Evaluating the Effectiveness, Generalizability, and Explainability of Video Swin Transformers on Automated Pain Detection
Summary
Recent advancements in computer vision, particularly with transformer-based models, offer promising potential for establishing new benchmarks in automated pain assessment through facial expressions. This thesis explores the efficacy of the Video Swin Transformer (VST), a recent approach that leverages temporal dynamics and offers a potential for nuanced detection capabilities of pain through varying scales. Our study involves applying the VST and comparing its performance against other transformer-based state-of-the-art models such as the Swin Transformer and the Vision Transformer (ViT). Through ablation studies, we demonstrated the positive impact of incorporating a higher temporal depth length into the model. Additionally, we evaluated the use of Focal loss to mitigate the issue of an imbalanced class distribution found in the UNBC McMaster dataset, which turned out to be insufficient.

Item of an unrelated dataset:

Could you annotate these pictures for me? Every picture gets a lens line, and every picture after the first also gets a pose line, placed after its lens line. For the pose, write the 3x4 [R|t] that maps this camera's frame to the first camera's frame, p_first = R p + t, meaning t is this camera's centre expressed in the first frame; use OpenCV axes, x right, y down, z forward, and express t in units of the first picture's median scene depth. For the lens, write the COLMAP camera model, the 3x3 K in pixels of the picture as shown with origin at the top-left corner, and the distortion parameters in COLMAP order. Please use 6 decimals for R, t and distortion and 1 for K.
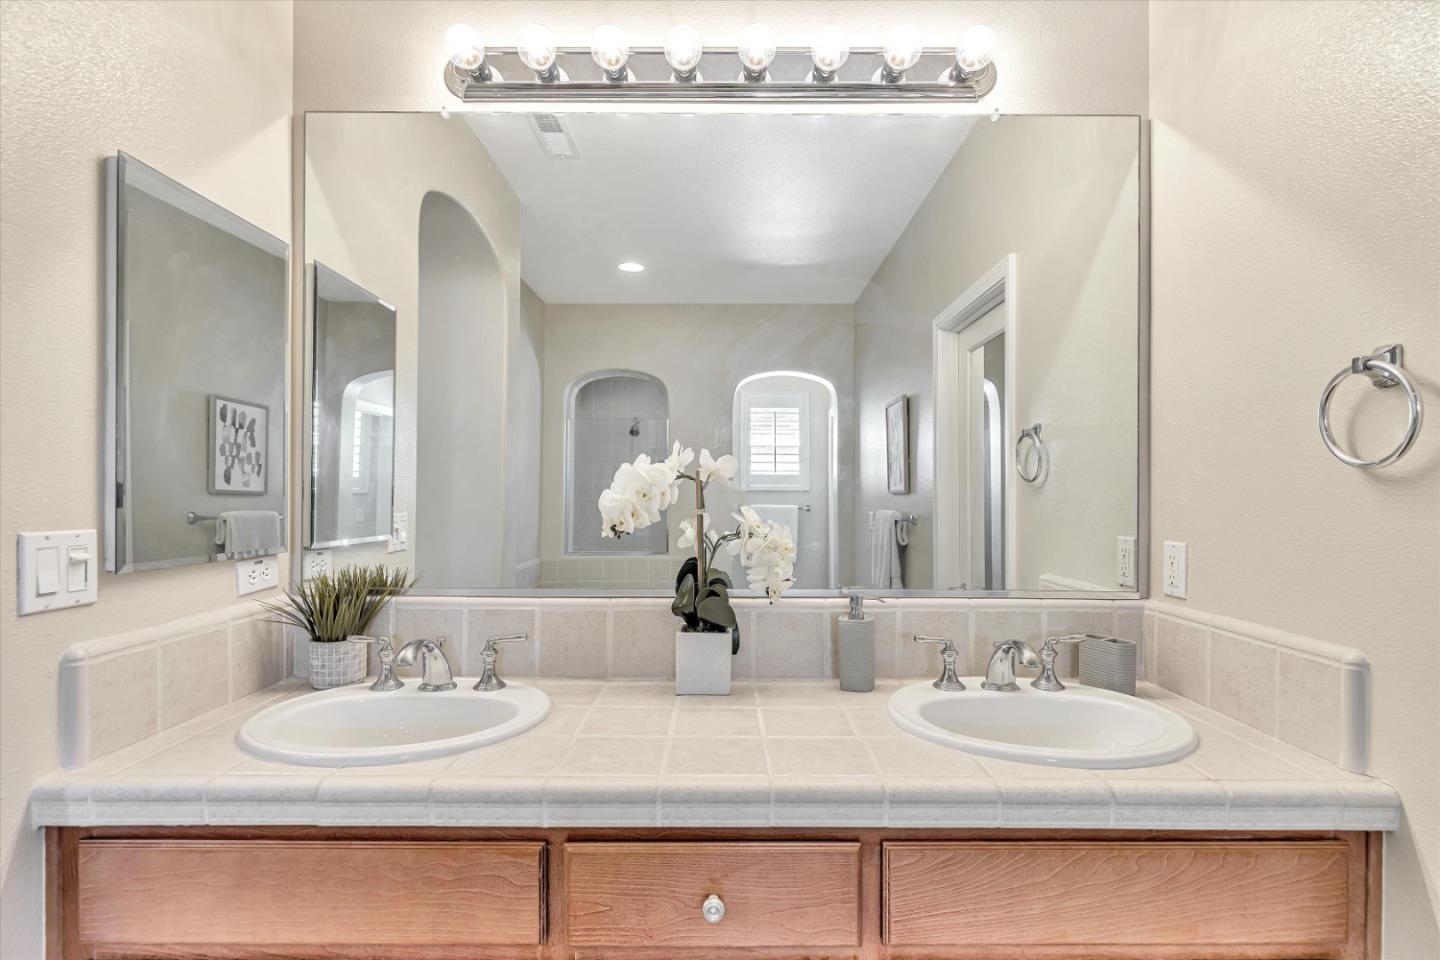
lens RADIAL K [[655.2, 0, 725.9], [0, 655.2, 483.2], [0, 0, 1]] dist [-0.000090, -0.000492]
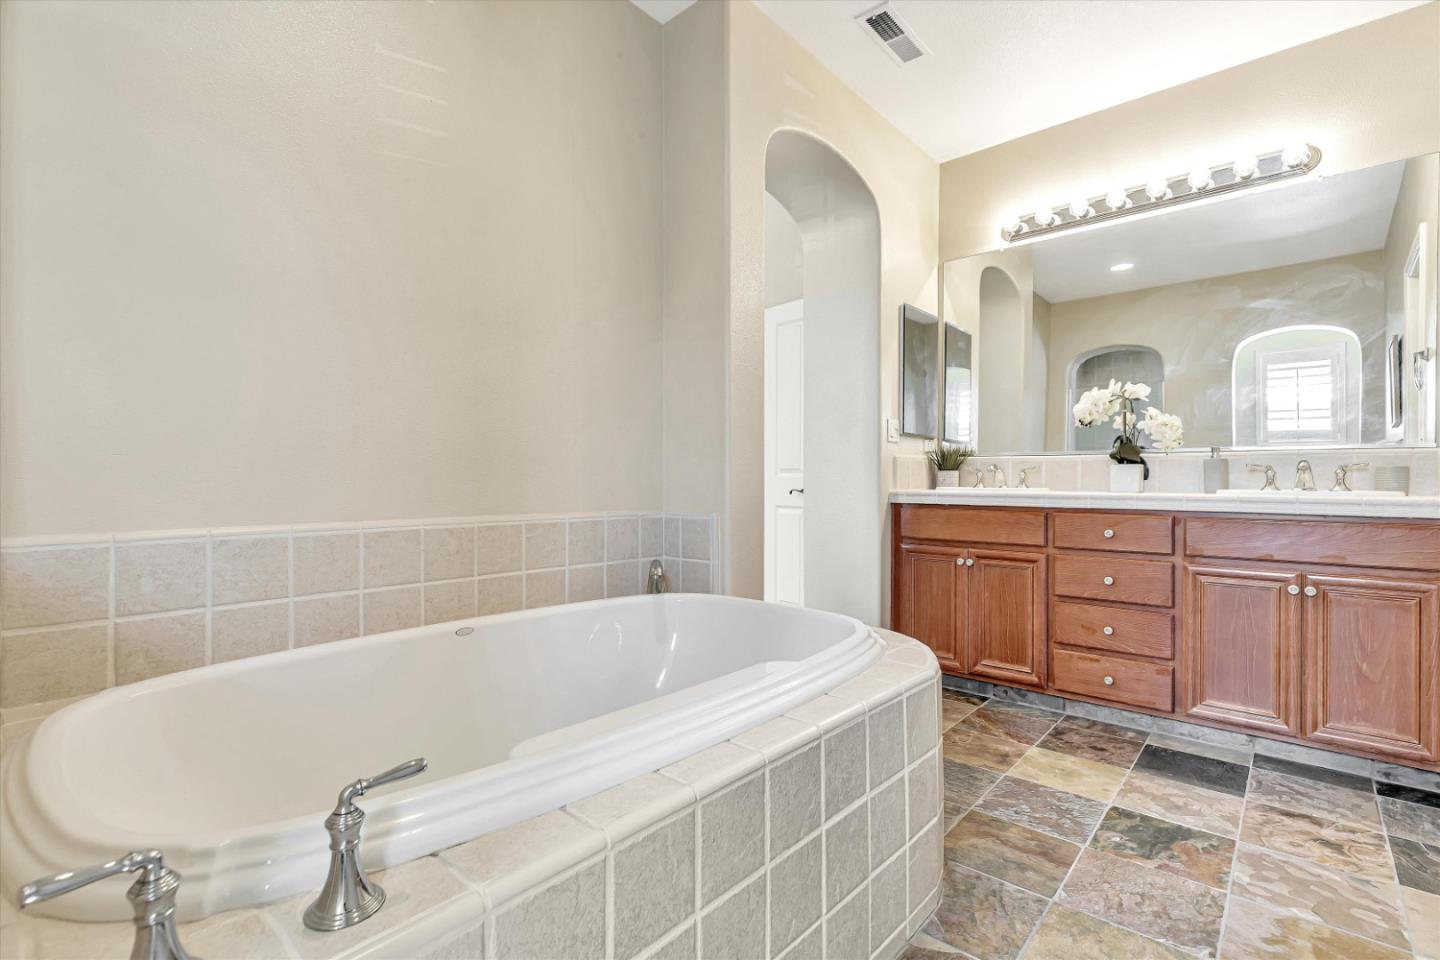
lens RADIAL K [[655.2, 0, 725.9], [0, 655.2, 483.2], [0, 0, 1]] dist [-0.000090, -0.000492]
pose [[0.741136, 0.000779, -0.671354, 0.414002], [0.003897, 0.999977, 0.005462, 0.252197], [0.671343, -0.006665, 0.741117, -1.406792]]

Furthermore, our research also focused on the generalizability of our models across different datasets, highlighting the need for more diverse datasets in training phases. Through the extraction of attention maps, we gained insights into the explainability, particularly the focus points of our models, confirming their utilization of pain-related regions for decision-making. The results were promising: our best models, VST-0 and VST-1-TD, set new benchmarks with F1-scores of 0.56±0.06 and 0.59±0.04, respectively, and achieved comparable state-of-the-art AUC scores of 0.85±0.04 and 0.87±0.03. This thesis underscores the potential of the VST architecture not only in automated pain assessment but also its broader applicability in the analysis of facial expressions.